■ **EXERCISE BRIEF**:
Copy every record exactly, and keep the pictures out.

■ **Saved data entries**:
■ ■ ■ ■ ■
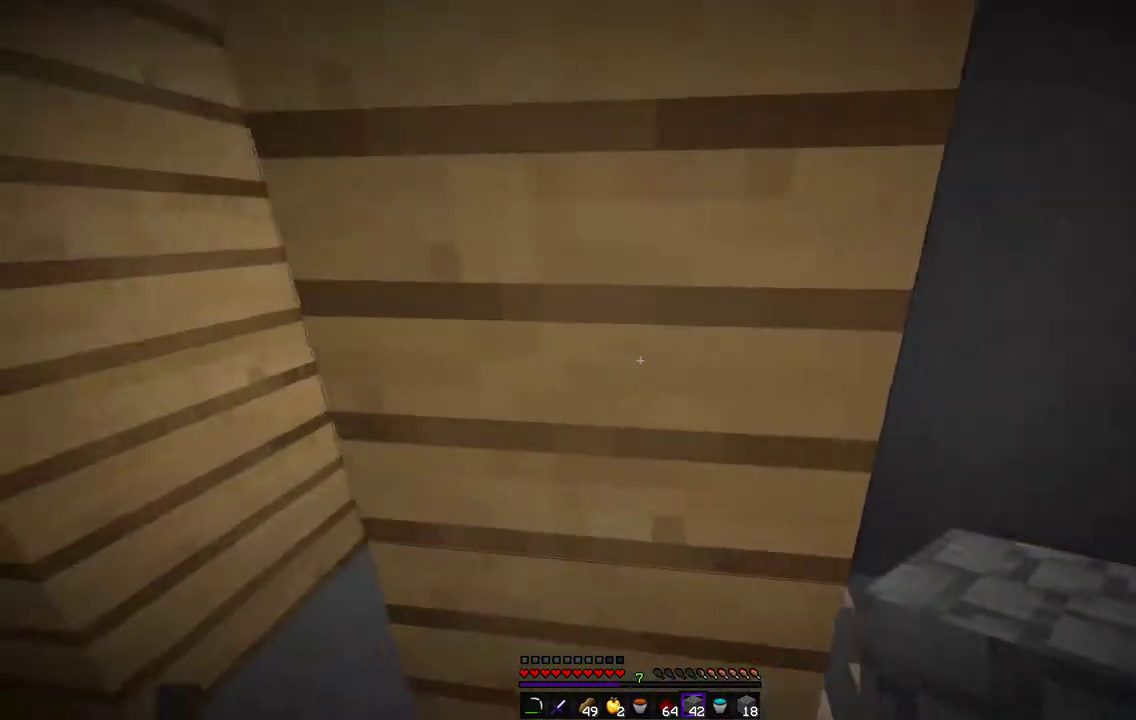
{"keys": ["d"], "mouse": [], "events": [[17, "d", "up"], [356, "q", "up"], [440, "d", "down"]]}
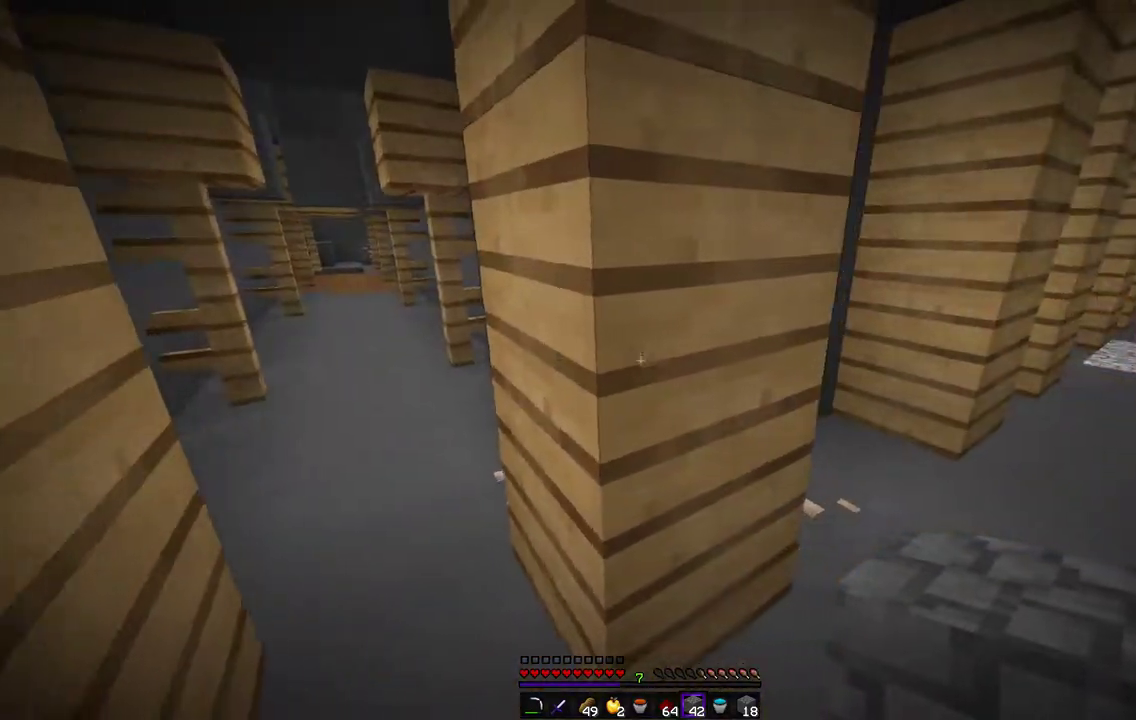
{"keys": ["d", "z"], "mouse": [], "events": [[51, "z", "down"], [169, "d", "up"], [288, "d", "down"]]}
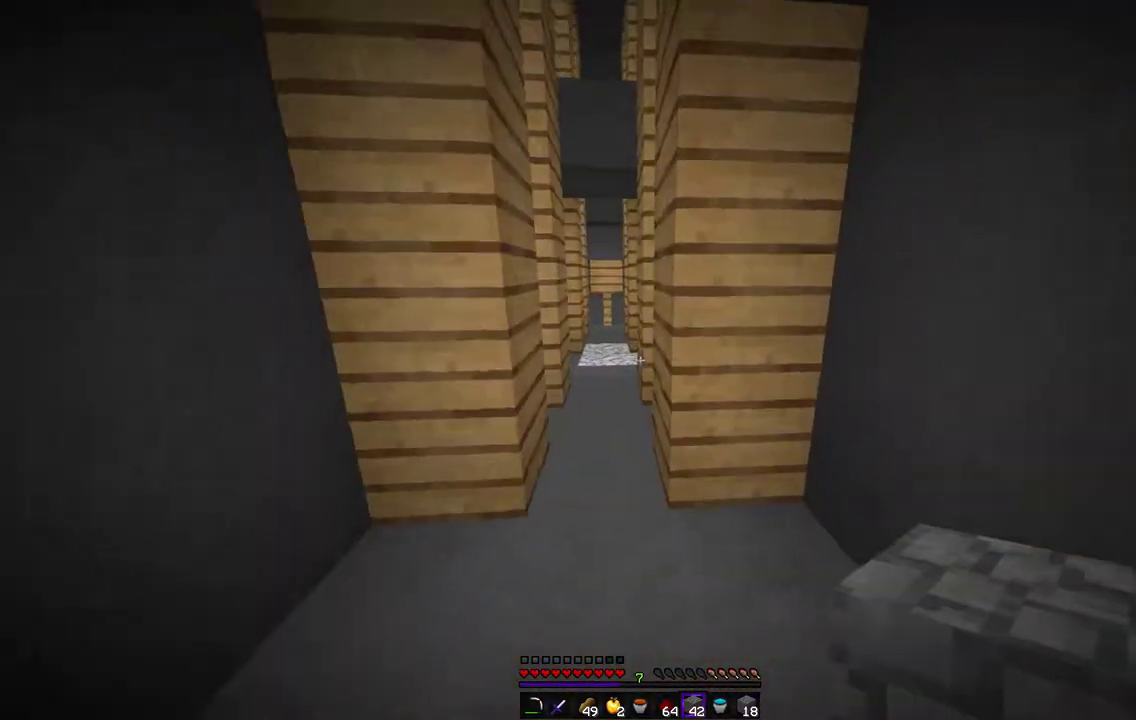
{"keys": ["z"], "mouse": [], "events": [[17, "d", "up"], [186, "q", "down"], [355, "q", "up"]]}
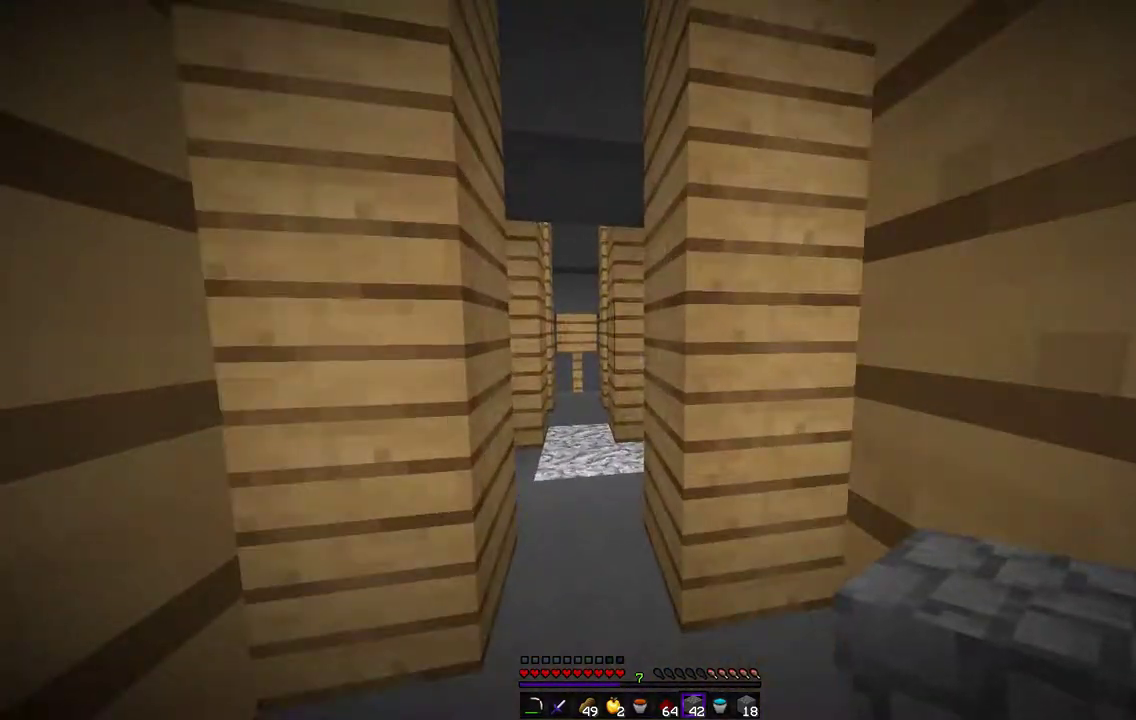
{"keys": [], "mouse": [], "events": [[220, "z", "up"], [271, "z", "down"], [440, "z", "up"]]}
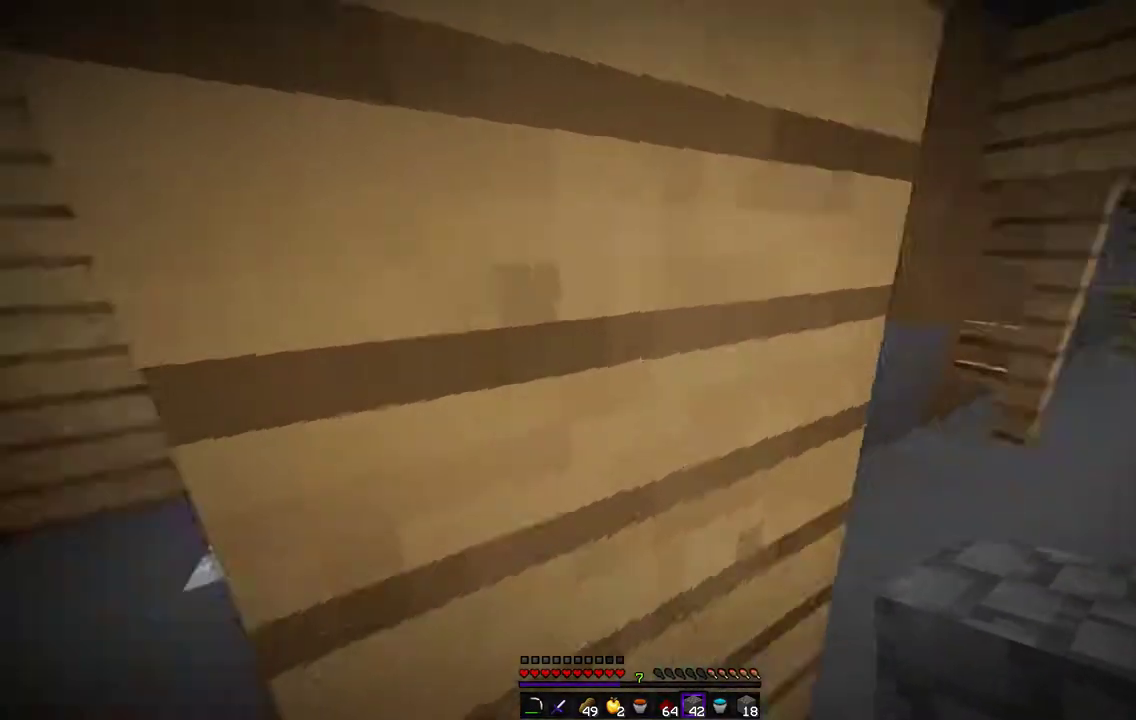
{"keys": ["z"], "mouse": [], "events": [[34, "q", "down"], [186, "z", "down"], [288, "q", "up"]]}
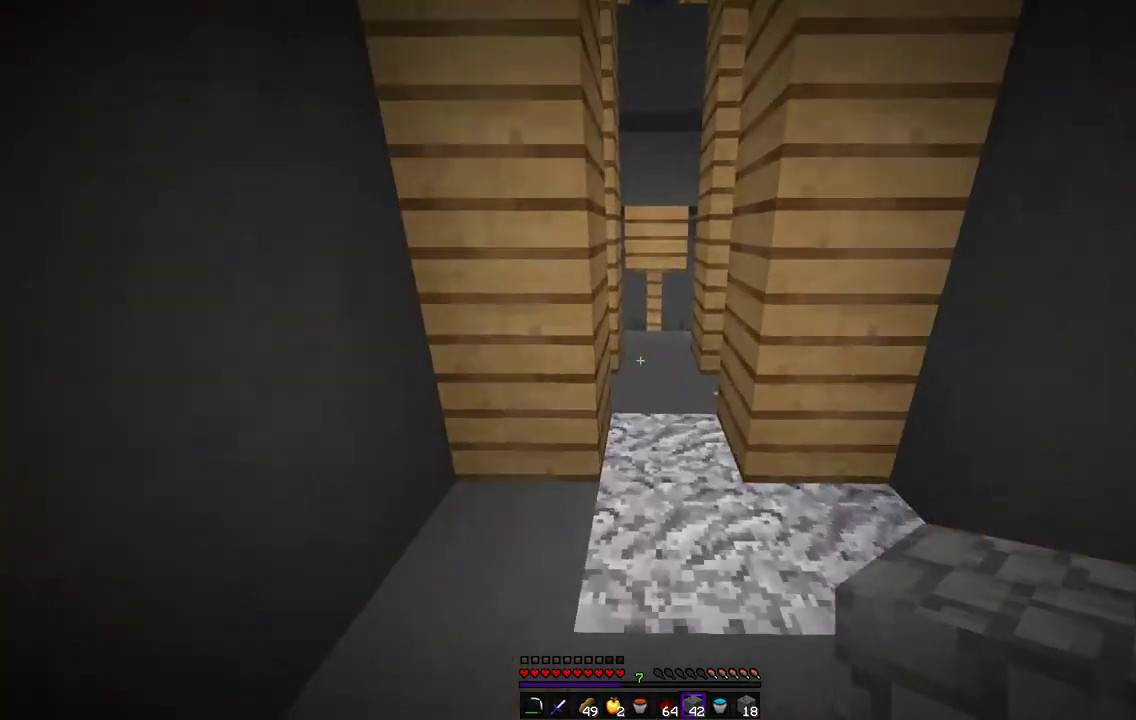
{"keys": ["z"], "mouse": [], "events": [[338, "d", "down"], [456, "d", "up"]]}
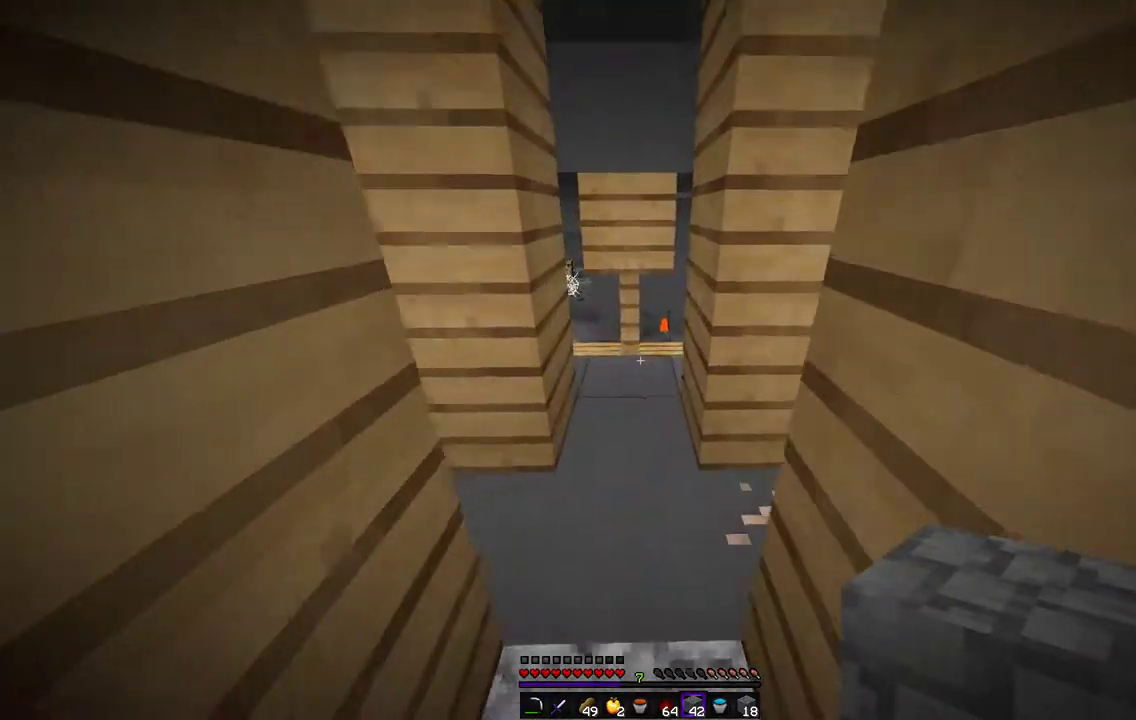
{"keys": ["z"], "mouse": [], "events": []}
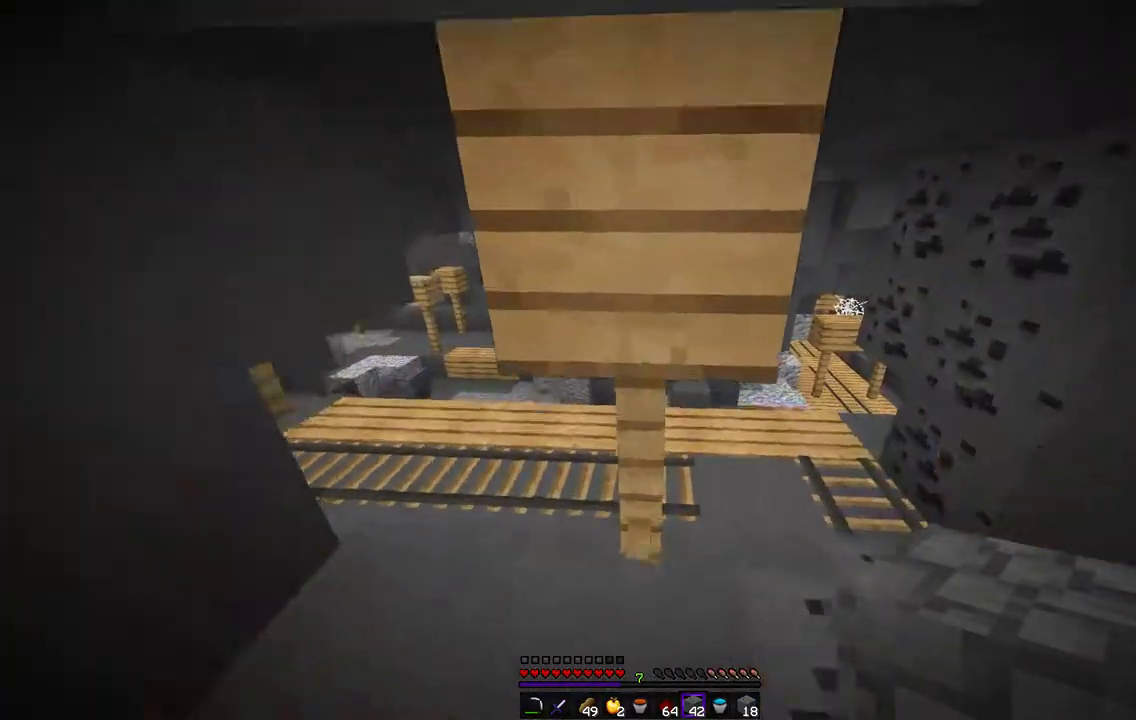
{"keys": ["z"], "mouse": [], "events": [[186, "d", "down"], [457, "d", "up"]]}
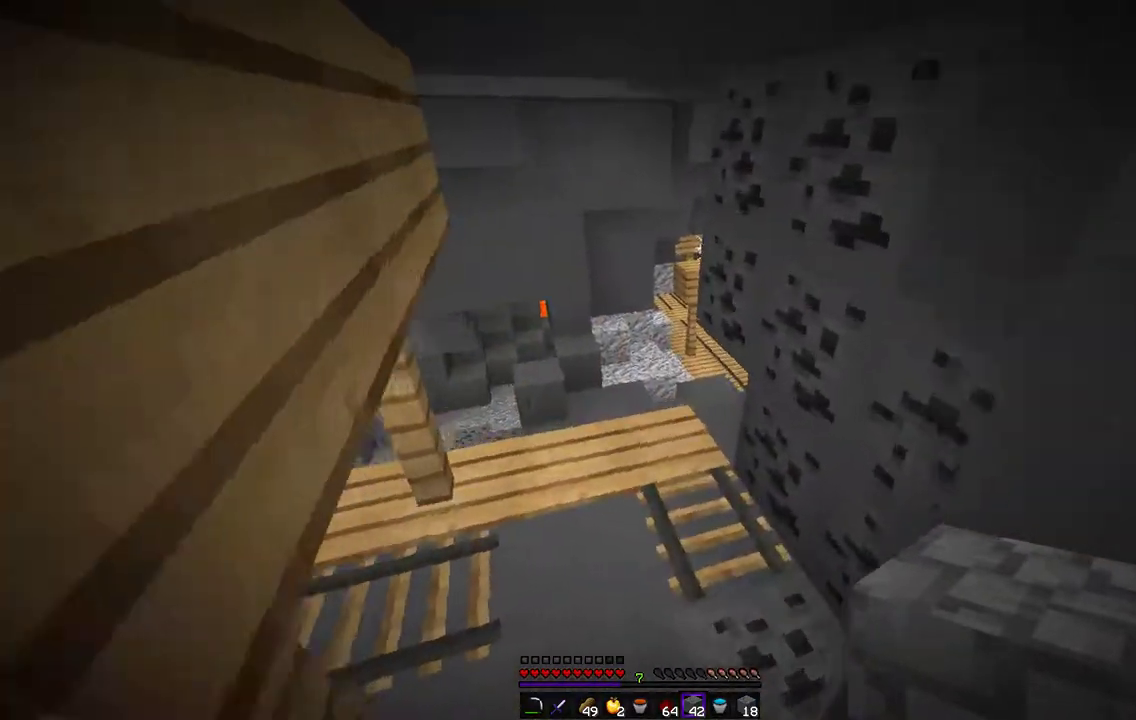
{"keys": ["z"], "mouse": [], "events": []}
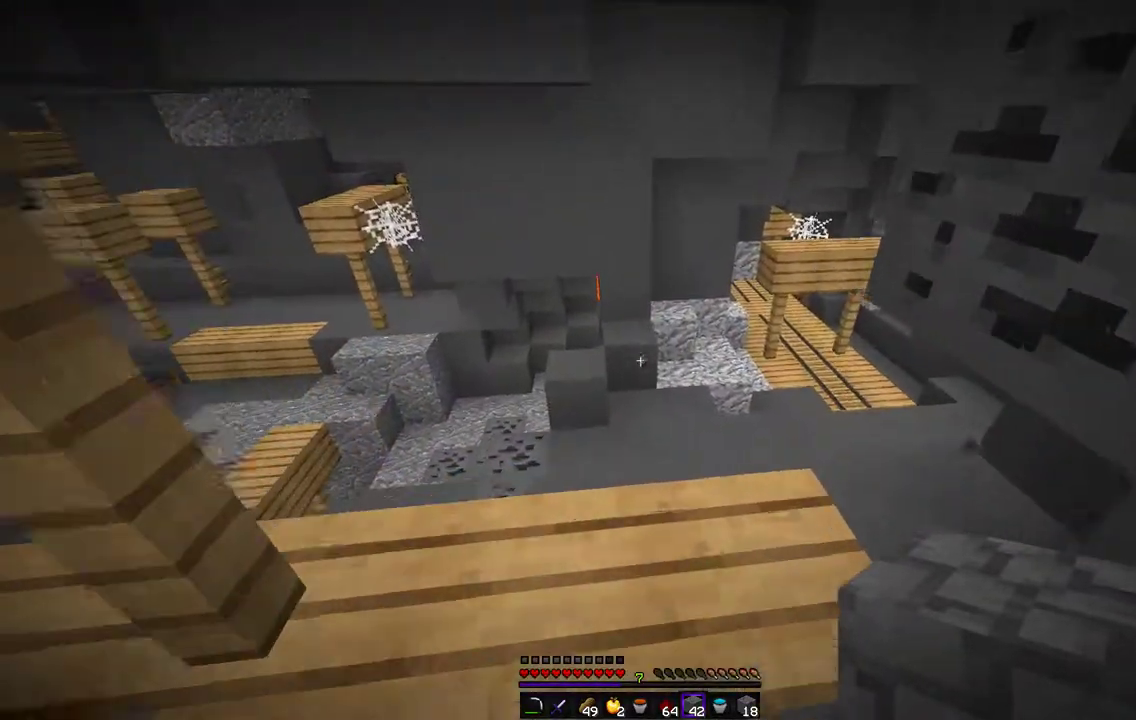
{"keys": ["q", "z"], "mouse": [], "events": [[136, "q", "down"]]}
■ ■ ■ ■ ■
■ **ANSWER SPACE**:
{"keys": ["d"], "mouse": [], "events": [[17, "d", "up"], [356, "q", "up"], [440, "d", "down"]]}
{"keys": ["d", "z"], "mouse": [], "events": [[51, "z", "down"], [169, "d", "up"], [288, "d", "down"]]}
{"keys": ["z"], "mouse": [], "events": [[17, "d", "up"], [186, "q", "down"], [355, "q", "up"]]}
{"keys": [], "mouse": [], "events": [[220, "z", "up"], [271, "z", "down"], [440, "z", "up"]]}
{"keys": ["z"], "mouse": [], "events": [[34, "q", "down"], [186, "z", "down"], [288, "q", "up"]]}
{"keys": ["z"], "mouse": [], "events": [[338, "d", "down"], [456, "d", "up"]]}
{"keys": ["z"], "mouse": [], "events": []}
{"keys": ["z"], "mouse": [], "events": [[186, "d", "down"], [457, "d", "up"]]}
{"keys": ["z"], "mouse": [], "events": []}
{"keys": ["q", "z"], "mouse": [], "events": [[136, "q", "down"]]}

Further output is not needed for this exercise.